▶ Information supplied
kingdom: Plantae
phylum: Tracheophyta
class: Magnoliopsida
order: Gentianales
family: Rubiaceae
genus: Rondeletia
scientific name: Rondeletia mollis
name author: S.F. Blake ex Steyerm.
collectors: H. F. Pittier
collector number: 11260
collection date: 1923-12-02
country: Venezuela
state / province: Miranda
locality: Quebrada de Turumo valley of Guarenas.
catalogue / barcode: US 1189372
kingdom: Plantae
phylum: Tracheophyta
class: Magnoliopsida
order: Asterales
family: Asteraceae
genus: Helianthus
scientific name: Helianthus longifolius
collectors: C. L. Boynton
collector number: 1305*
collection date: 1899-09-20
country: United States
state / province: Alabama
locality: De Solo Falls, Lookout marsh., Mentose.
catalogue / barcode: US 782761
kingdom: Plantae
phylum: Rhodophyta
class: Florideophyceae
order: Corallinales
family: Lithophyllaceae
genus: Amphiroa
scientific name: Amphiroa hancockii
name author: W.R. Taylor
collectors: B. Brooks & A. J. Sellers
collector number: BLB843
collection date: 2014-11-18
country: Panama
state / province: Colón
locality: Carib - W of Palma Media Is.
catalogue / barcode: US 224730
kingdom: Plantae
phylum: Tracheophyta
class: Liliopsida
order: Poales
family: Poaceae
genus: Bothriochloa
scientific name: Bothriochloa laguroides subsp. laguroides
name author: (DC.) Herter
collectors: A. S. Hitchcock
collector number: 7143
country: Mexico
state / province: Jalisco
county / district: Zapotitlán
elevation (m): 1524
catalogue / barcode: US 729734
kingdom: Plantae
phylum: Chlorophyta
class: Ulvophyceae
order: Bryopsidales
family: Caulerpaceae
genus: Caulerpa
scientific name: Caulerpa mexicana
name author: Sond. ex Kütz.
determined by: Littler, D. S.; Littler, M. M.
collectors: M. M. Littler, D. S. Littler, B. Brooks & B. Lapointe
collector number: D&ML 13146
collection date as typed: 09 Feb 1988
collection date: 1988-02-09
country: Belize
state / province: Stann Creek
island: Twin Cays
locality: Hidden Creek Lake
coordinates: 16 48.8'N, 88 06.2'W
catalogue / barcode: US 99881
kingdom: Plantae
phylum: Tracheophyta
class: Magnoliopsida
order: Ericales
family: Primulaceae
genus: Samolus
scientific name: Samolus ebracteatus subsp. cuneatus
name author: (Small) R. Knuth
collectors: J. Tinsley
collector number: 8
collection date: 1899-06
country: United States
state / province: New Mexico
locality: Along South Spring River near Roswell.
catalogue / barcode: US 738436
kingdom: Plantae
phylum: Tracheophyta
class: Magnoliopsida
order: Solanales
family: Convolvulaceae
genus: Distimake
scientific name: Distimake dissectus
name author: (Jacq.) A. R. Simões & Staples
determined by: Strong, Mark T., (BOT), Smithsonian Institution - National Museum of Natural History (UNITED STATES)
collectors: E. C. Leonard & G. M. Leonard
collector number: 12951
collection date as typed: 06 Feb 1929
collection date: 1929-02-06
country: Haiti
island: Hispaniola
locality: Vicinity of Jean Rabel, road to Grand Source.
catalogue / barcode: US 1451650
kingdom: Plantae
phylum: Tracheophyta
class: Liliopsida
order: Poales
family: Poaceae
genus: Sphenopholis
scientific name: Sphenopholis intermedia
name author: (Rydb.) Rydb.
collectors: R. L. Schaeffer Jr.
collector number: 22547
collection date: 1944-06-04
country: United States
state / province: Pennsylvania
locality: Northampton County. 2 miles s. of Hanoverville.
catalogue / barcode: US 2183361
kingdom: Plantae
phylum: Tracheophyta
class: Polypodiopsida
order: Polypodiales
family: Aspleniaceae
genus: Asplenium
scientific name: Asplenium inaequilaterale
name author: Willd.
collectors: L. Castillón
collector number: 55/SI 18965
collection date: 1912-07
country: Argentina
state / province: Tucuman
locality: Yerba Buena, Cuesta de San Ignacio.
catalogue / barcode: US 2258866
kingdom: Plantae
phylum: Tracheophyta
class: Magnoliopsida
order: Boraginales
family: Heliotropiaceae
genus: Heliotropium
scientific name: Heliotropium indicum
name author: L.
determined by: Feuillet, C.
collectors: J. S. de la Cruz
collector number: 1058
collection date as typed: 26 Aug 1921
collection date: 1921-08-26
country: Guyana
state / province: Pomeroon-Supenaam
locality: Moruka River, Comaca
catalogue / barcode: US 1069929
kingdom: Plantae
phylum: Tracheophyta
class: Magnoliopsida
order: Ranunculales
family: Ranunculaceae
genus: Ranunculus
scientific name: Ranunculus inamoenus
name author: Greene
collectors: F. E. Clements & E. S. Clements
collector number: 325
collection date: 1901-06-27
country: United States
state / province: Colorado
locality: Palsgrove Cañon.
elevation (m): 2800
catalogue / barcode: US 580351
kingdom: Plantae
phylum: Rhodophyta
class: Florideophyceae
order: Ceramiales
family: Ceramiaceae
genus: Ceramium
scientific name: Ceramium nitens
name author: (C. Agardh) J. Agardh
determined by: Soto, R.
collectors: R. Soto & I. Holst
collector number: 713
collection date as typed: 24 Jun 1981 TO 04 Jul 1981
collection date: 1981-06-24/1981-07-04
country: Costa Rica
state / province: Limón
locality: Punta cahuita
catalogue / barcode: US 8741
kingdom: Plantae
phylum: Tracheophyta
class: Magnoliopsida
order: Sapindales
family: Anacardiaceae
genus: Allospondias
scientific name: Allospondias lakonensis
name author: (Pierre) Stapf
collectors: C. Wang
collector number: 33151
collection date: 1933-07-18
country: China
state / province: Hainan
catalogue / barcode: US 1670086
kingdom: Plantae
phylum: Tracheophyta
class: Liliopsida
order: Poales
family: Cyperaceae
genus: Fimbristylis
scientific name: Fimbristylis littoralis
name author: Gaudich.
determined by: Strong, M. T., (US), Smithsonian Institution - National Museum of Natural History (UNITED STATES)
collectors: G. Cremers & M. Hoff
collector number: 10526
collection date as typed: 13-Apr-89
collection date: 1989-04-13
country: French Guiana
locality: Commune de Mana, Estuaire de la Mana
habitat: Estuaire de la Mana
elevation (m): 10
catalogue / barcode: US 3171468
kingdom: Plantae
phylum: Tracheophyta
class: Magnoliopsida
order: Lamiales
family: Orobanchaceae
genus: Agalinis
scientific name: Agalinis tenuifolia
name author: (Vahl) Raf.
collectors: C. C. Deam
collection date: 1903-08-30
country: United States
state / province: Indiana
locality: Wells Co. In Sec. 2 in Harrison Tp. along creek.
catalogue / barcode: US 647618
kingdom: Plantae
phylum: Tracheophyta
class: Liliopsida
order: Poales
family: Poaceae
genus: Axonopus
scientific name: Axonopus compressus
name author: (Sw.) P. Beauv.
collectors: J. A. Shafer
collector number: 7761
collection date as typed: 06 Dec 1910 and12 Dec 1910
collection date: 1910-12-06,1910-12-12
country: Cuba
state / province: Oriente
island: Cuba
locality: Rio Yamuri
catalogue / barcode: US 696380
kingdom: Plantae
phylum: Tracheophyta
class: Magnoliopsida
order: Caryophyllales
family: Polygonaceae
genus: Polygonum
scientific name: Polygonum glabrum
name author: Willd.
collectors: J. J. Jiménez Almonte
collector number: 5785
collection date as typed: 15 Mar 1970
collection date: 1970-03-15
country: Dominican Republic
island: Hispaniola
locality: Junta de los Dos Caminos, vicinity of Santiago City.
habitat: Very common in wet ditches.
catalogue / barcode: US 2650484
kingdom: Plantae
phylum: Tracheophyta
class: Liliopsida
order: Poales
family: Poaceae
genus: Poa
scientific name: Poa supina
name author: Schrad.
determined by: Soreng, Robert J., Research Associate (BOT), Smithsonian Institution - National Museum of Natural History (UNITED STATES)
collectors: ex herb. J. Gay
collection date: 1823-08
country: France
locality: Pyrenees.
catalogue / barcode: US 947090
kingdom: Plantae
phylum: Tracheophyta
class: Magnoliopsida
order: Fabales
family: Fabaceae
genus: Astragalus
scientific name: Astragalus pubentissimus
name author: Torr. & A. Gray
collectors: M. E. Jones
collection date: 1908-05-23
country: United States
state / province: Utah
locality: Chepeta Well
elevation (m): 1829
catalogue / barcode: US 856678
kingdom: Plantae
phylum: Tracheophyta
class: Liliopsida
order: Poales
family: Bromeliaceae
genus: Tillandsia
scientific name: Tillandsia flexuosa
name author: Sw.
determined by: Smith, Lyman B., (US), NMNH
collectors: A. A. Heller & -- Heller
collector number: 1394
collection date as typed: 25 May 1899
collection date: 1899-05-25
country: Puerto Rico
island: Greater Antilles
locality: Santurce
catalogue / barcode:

▶ What to work on
Copy everything in the data from the line containing "collector number: 11260" down to the line containing "scientific name: Helianthus longifolius", changing "catalogue" to "catalog" and leaving the rest as it is.

▶ The solution
collector number: 11260
collection date: 1923-12-02
country: Venezuela
state / province: Miranda
locality: Quebrada de Turumo valley of Guarenas.
catalog / barcode: US 1189372
kingdom: Plantae
phylum: Tracheophyta
class: Magnoliopsida
order: Asterales
family: Asteraceae
genus: Helianthus
scientific name: Helianthus longifolius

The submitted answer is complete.